§ INSTRUCTIONS TO FOLLOW: Please restate all of the records word for word, setting the pictures aside.

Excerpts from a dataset
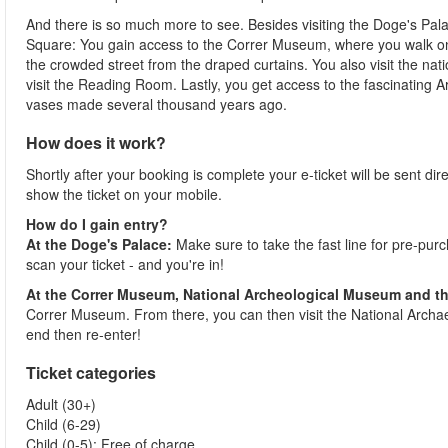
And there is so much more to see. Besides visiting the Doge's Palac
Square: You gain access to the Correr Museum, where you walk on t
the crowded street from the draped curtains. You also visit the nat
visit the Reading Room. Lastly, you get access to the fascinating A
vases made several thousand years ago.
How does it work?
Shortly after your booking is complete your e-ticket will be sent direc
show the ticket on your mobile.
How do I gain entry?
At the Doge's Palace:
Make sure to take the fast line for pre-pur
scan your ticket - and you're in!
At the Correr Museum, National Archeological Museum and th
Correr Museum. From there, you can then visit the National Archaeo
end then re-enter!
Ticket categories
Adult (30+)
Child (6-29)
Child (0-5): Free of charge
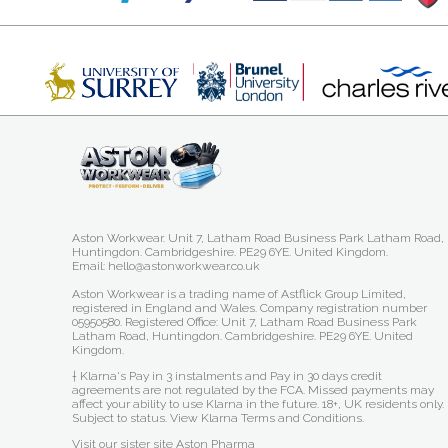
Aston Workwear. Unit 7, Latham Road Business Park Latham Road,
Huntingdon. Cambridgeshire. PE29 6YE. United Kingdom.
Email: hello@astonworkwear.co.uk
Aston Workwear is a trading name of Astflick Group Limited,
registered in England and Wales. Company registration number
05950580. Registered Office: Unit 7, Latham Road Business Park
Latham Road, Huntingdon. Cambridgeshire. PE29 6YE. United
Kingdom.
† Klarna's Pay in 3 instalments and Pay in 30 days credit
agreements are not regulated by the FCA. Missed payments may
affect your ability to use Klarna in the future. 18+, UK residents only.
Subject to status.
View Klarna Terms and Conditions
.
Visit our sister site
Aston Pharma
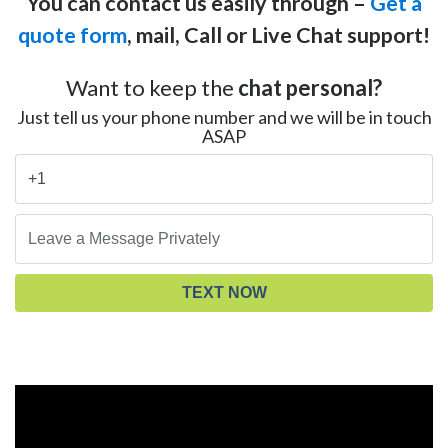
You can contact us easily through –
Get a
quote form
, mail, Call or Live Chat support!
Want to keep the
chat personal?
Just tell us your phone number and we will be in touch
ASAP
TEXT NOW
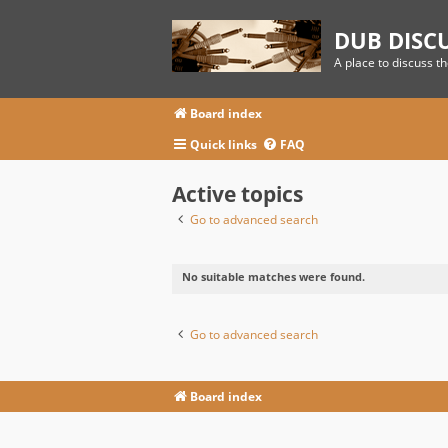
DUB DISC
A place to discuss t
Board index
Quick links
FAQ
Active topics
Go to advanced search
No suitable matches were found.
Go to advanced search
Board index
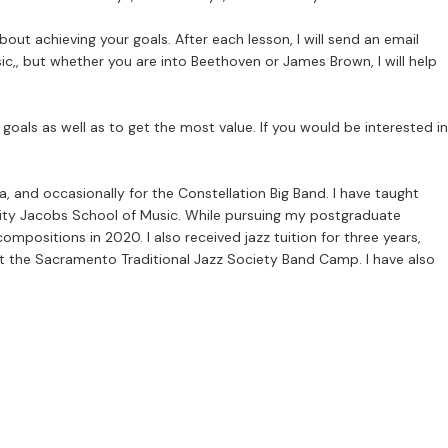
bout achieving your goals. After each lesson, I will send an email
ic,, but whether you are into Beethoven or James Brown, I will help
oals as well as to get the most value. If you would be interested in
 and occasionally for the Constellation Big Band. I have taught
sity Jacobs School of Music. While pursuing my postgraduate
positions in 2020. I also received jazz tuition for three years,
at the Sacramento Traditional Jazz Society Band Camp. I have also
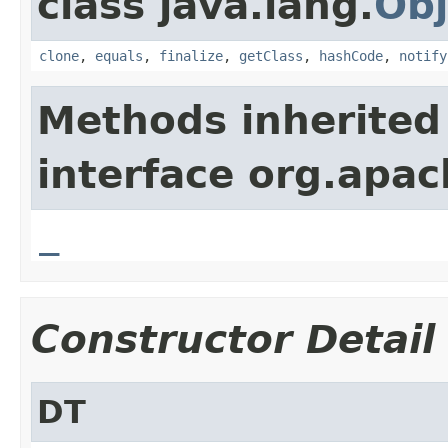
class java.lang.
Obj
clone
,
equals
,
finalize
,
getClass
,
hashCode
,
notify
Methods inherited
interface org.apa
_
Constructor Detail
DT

§ SOLUTION TO THIS TASK:
And there is so much more to see. Besides visiting the Doge's Palac
Square: You gain access to the Correr Museum, where you walk on t
the crowded street from the draped curtains. You also visit the nat
visit the Reading Room. Lastly, you get access to the fascinating A
vases made several thousand years ago.
How does it work?
Shortly after your booking is complete your e-ticket will be sent direc
show the ticket on your mobile.
How do I gain entry?
At the Doge's Palace:
Make sure to take the fast line for pre-pur
scan your ticket - and you're in!
At the Correr Museum, National Archeological Museum and th
Correr Museum. From there, you can then visit the National Archaeo
end then re-enter!
Ticket categories
Adult (30+)
Child (6-29)
Child (0-5): Free of charge
Aston Workwear. Unit 7, Latham Road Business Park Latham Road,
Huntingdon. Cambridgeshire. PE29 6YE. United Kingdom.
Email: hello@astonworkwear.co.uk
Aston Workwear is a trading name of Astflick Group Limited,
registered in England and Wales. Company registration number
05950580. Registered Office: Unit 7, Latham Road Business Park
Latham Road, Huntingdon. Cambridgeshire. PE29 6YE. United
Kingdom.
† Klarna's Pay in 3 instalments and Pay in 30 days credit
agreements are not regulated by the FCA. Missed payments may
affect your ability to use Klarna in the future. 18+, UK residents only.
Subject to status.
View Klarna Terms and Conditions
.
Visit our sister site
Aston Pharma
You can contact us easily through –
Get a
quote form
, mail, Call or Live Chat support!
Want to keep the
chat personal?
Just tell us your phone number and we will be in touch
ASAP
TEXT NOW
DUB DISC
A place to discuss t
Board index
Quick links
FAQ
Active topics
Go to advanced search
No suitable matches were found.
Go to advanced search
Board index
bout achieving your goals. After each lesson, I will send an email
ic,, but whether you are into Beethoven or James Brown, I will help
oals as well as to get the most value. If you would be interested in
 and occasionally for the Constellation Big Band. I have taught
sity Jacobs School of Music. While pursuing my postgraduate
positions in 2020. I also received jazz tuition for three years,
at the Sacramento Traditional Jazz Society Band Camp. I have also
class java.lang.
Obj
clone
,
equals
,
finalize
,
getClass
,
hashCode
,
notify
Methods inherited
interface org.apa
_
Constructor Detail
DT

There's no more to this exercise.